Waartoe echter deze halsbrekende salto mortale over de grenzen der kennis heen, die hem alle vaste bodem onder de voeten deed verliezen? De oorzaak kon geen logische zijn, want juist door deze sprong geraakte hij in tegenstrijdigheden, die zijn eigen uitgangspunt wegnamen. De oorzaak was een historische, die in hem de behoefte naar de veronderstelling van een bovenzinnelijke wereld verwekte, aan welke hij tot elke prijs moest voldoen.

Was in de achttiende eeuw Frankrijk honderd jaar bij Engeland ten achter, zo Duitsland evenveel jaren bij Frankrijk. Als de Engelse bourgeoisie het materialisme niet meer nodig had, daar zij zonder dit, op godsdienstige grondslag, het met de feodale, absolute staatsmacht en haar kerk had klaargespeeld, zo voelde de Duitse bourgeoisie zich nog niet sterk genoeg om openlijk de strijd tegen deze staatsmacht en haar kerk op te nemen. Zij schrikte daarom ook voor het materialisme terug. Dit kwam in de achttiende eeuw naar Duitsland en naar Rusland niet als filosofie van strijd, maar van genot, in zijn aan de behoeften van het “verlichte” despotisme aangepaste vorm. Het groeide aan de hoven der vorsten onmiddellijk naast de meest bekrompen orthodoxie op. Bij de bourgeoisie bleef zelfs bij haar koenste en onafhankelijkste voorvechters in de regel een rest van christelijk bewustzijn over, dat zij niet kwijt raakten.

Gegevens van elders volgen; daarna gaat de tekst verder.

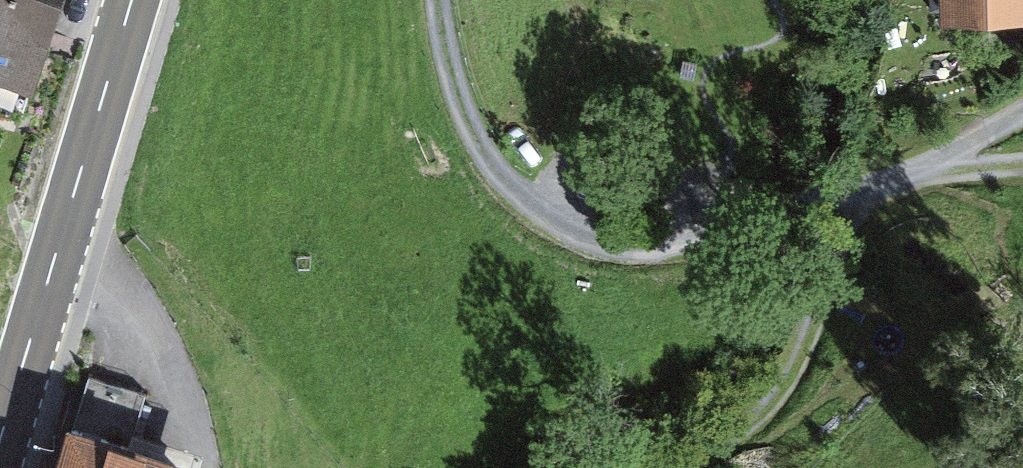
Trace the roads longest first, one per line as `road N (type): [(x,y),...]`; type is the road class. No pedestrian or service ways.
road 1 (track): [(909,173),(662,247),(571,242),(489,161),(441,0)]
road 2 (tertiary): [(134,0),(0,457)]
road 3 (track): [(860,189),(806,349),(777,396),(739,423),(644,467)]
road 4 (track): [(1022,109),(909,173)]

Dat had voor de Duitse filosofen de Engelse filosofie sympathiek moeten maken. Op Kant oefende zij ook grote invloed uit. Ik herinner mij niet bij hem ergens een Frans materialist van de achttiende eeuw vermeld te hebben gevonden. Daarentegen citeert hij met voorliefde Engelsen uit de zeventiende en achttiende eeuw, Locke, Hume, Berkeley, Priestley.

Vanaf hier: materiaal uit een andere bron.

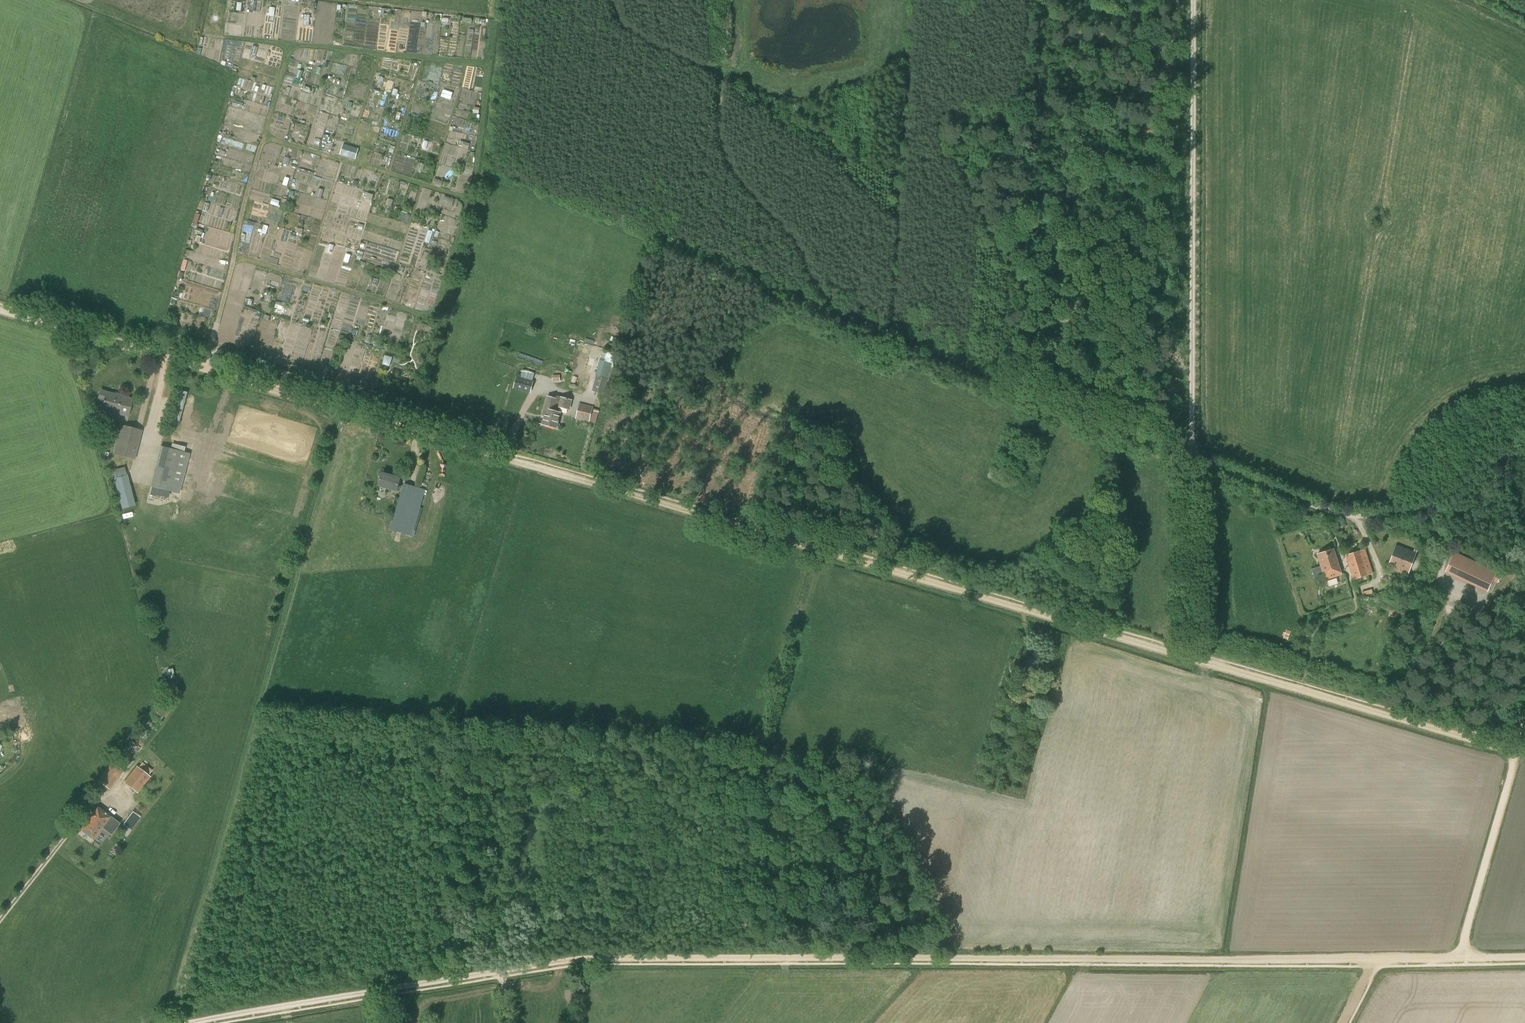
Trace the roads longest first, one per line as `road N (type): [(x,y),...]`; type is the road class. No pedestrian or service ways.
road 1 (track): [(1192,657),(0,310)]
road 2 (track): [(200,1022),(597,960),(1374,959)]
road 3 (track): [(1503,456),(1441,499),(1349,515),(1191,455),(1196,0)]
road 4 (track): [(1155,439),(826,306),(795,240),(726,159),(720,81),(748,49)]
road 5 (track): [(1515,753),(1192,657)]
road 6 (track): [(1515,753),(1459,958)]
road 7 (track): [(1191,455),(1192,657)]

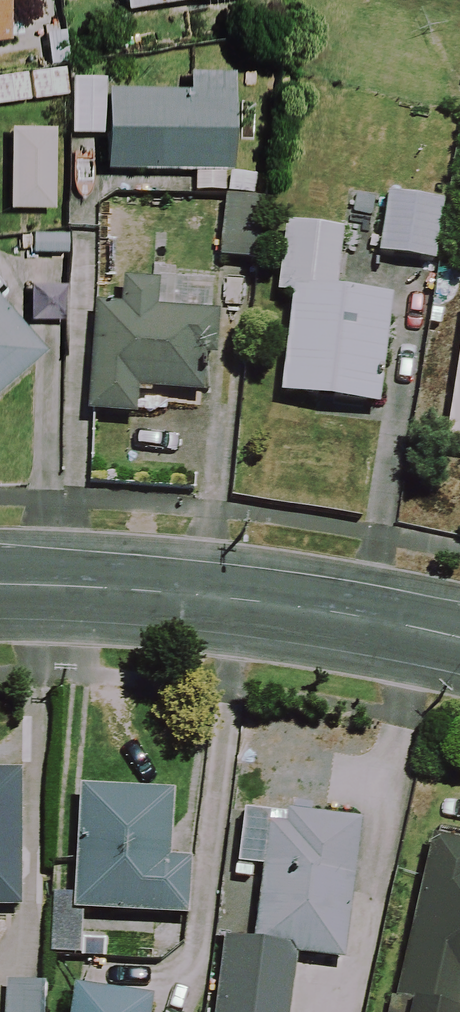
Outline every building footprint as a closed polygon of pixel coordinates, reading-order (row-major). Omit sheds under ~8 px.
[(121,14),(208,0),(119,0),(121,14)] [(59,72),(0,80),(0,108),(63,100),(59,72)] [(249,199),(250,180),(223,179),(226,96),(102,92),(103,81),(68,80),(66,133),(101,135),(99,172),(194,175),(194,197),(249,199)] [(48,133),(6,132),(5,212),(47,212),(48,133)] [(437,206),(384,200),(377,260),(430,266),(437,206)] [(254,208),(217,206),(213,263),(250,266),(254,208)] [(337,236),(283,230),(275,298),(288,300),(277,400),(373,411),(385,304),(330,298),(337,236)] [(155,309),(156,288),(97,284),(88,418),(133,422),(134,395),(202,400),(208,313),(155,309)] [(45,355),(0,308),(0,397),(45,355)] [(440,452),(459,456),(459,316),(440,452)] [(20,779),(0,778),(0,913),(16,913),(20,779)] [(166,800),(79,794),(72,915),(179,922),(182,865),(162,863),(166,800)] [(266,828),(259,892),(227,889),(215,1011),(288,1011),(290,992),(339,997),(357,812),(285,805),(282,830),(266,828)] [(425,842),(396,1011),(459,1011),(459,848),(425,842)] [(68,992),(66,1011),(146,1011),(147,1001),(68,992)] [(41,995),(0,994),(0,1011),(41,1011),(41,995)]
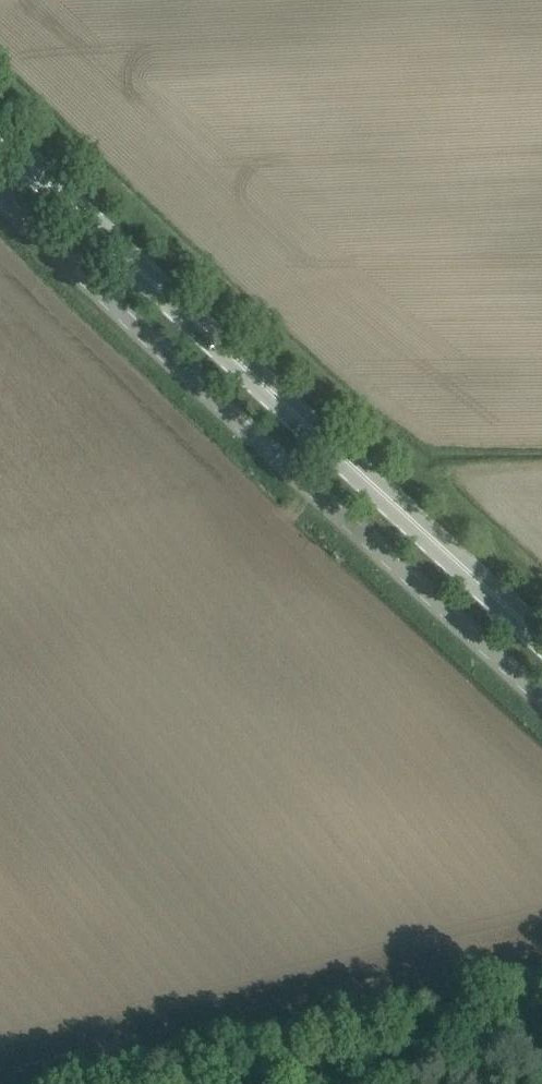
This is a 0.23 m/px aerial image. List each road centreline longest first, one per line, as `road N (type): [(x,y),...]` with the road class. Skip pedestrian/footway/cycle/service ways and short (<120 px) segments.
road 1 (primary): [(541,638),(0,136)]
road 2 (unclassified): [(541,698),(0,199)]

Maar tussen de Duitse en Engelse filosofie bestond toch een groot verschil. De Engelsen filosofeerden in een tijd van snelle praktische opkomst, grote praktische klassenstrijden. De praktijk nam al hun geestkracht in beslag; ook hun filosofie werd geheel door praktische gezichtspunten beheerst. Hun filosofen waren groter door wat zij deden in de economie, de politiek, het natuuronderzoek, dan in de filosofie.

De Duitse denkers vonden geen praktijk, die hen had kunnen verhinderen, hun gehele denkkracht op de diepste en meest abstracte vraagstukken der wetenschap te concentreren. Daardoor hadden zij daarin hun gelijken niet buiten Duitsland. Dat berustte niet op de een of andere eigenschap van het Germaanse ras, maar op de tijdsomstandigheden. In de zestiende en het eerste tweederde der zeventiende eeuw vond men de diepste wijsgerige denkers in Italië, Frankrijk, Holland, Engeland, niet in Duitsland. Eerst het politieke dode getij in de eeuw na de Dertigjarige Oorlog zag het overwicht van Duitsland in de filosofie, evenals Het Kapitaal van Marx aan de periode van reactie na 1848 ontsproot.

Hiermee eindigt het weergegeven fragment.